As the controversy continues over torture scenes in Zero Dark Thirty, the film about the hunt to capture Osama bin Laden, a group called the National Religious Campaign Against Torture has joined to protest the gruesome depictions of torture in the movie by leafletting showings of it nationwide.
"Hundreds of thousands of people will see Zero Dark Thirty, and many of them will walk out of the theater believing they saw the truth," said the Rev. Richard Killmer, Executive Director of NRCAT. "But the film is not based on the facts about torture. It is a work of fiction that depicts graphic acts of torture; it is neither investigative journalism nor congressional oversight. The movie’s inappropriate -– and dangerous –- implication that the use of torture by U.S. authorities produced critical intelligence, including finding Osama bin Laden, is inaccurate."
The campaign is happening at movie theaters in New York City; Los Angeles; Chicago; Pittsburgh; Portland, Ore.; Buffalo, N.Y.; West Hartford, Conn.; New Haven, Conn.; and Austin, Texas.

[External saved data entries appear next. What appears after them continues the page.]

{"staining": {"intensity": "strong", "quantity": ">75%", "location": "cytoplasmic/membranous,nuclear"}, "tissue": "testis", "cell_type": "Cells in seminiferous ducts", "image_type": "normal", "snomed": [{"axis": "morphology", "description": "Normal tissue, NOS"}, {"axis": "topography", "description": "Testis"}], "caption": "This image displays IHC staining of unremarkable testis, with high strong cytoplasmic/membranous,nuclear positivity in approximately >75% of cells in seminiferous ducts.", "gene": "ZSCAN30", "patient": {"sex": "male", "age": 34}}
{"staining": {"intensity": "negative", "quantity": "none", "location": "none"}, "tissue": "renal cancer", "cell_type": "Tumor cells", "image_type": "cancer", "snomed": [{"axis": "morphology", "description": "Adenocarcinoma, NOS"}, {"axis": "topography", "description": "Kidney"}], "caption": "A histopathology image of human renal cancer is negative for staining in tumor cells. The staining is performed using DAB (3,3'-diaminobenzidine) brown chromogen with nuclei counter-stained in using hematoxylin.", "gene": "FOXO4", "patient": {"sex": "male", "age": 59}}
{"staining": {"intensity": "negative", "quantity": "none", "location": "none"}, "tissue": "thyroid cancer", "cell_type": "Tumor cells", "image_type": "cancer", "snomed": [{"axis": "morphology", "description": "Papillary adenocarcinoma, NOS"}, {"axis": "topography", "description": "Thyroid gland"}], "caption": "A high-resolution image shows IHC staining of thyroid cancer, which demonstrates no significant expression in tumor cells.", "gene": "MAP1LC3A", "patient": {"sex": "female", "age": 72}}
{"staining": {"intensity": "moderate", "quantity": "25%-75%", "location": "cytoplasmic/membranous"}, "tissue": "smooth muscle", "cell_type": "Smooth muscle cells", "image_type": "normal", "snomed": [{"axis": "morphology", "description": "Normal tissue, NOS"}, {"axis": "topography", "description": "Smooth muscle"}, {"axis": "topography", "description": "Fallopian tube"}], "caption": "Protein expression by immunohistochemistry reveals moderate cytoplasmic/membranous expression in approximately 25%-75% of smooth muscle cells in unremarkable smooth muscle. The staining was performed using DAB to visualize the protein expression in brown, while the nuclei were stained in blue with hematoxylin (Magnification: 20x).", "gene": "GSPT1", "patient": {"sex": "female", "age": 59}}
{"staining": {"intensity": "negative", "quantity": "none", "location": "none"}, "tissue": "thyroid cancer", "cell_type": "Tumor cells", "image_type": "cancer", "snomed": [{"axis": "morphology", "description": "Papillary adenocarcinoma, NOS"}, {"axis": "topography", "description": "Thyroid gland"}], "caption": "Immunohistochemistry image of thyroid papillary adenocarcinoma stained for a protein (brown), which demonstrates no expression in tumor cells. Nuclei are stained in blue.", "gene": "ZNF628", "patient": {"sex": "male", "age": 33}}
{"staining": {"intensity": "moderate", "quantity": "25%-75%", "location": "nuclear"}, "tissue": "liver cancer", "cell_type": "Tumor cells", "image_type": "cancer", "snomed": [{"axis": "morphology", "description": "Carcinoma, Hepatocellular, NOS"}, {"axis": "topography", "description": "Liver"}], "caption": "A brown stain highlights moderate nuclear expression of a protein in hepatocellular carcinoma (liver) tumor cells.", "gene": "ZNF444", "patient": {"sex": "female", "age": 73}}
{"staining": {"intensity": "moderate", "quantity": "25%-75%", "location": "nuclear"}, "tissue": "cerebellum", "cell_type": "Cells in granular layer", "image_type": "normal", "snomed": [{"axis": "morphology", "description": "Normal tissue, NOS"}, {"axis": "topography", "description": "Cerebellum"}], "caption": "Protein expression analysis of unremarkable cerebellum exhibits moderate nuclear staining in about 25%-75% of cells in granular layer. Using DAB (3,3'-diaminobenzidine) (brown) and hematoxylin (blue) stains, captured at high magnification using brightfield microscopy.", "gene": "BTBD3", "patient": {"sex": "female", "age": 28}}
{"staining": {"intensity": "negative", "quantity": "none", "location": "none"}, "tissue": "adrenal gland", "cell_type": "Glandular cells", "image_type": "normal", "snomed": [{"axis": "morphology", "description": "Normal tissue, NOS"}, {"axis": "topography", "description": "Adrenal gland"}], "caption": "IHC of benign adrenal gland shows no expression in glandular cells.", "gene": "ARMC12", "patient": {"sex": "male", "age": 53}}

The group also organized an interfaith prayer service on Friday afternoon during which Catholic, Protestant, Muslim and Jewish leaders described why their traditions oppose torture and called for President Barack Obama to close the prison at Guantanamo Bay. (Friday was the 11th anniversary of the day the first detainees were imprisoned at the detention center).
The organization is also targeting current efforts in the Senate Intelligence Committee, which late last year released a 6,000-page report on its three-year investigation into the U.S. government’s use of torture during interrogations. The purpose of NRCAT's campaign is "to publicize the torture report’s findings so Americans know the truth about torture committed by their government in their name," organizers said in a statement.
The film has found criticism not only among activists, but in the government itself. Sen. John McCain (R-Ariz.) and Sen. Dianne Feinstein (D-Calif.), members of the Intelligence Committee, have come out against the film's depiction that torture netted important information in the hunt for bin Laden. McCain said filmmakers fell "hook, line and sinker" about the use of torture in catching bin Laden.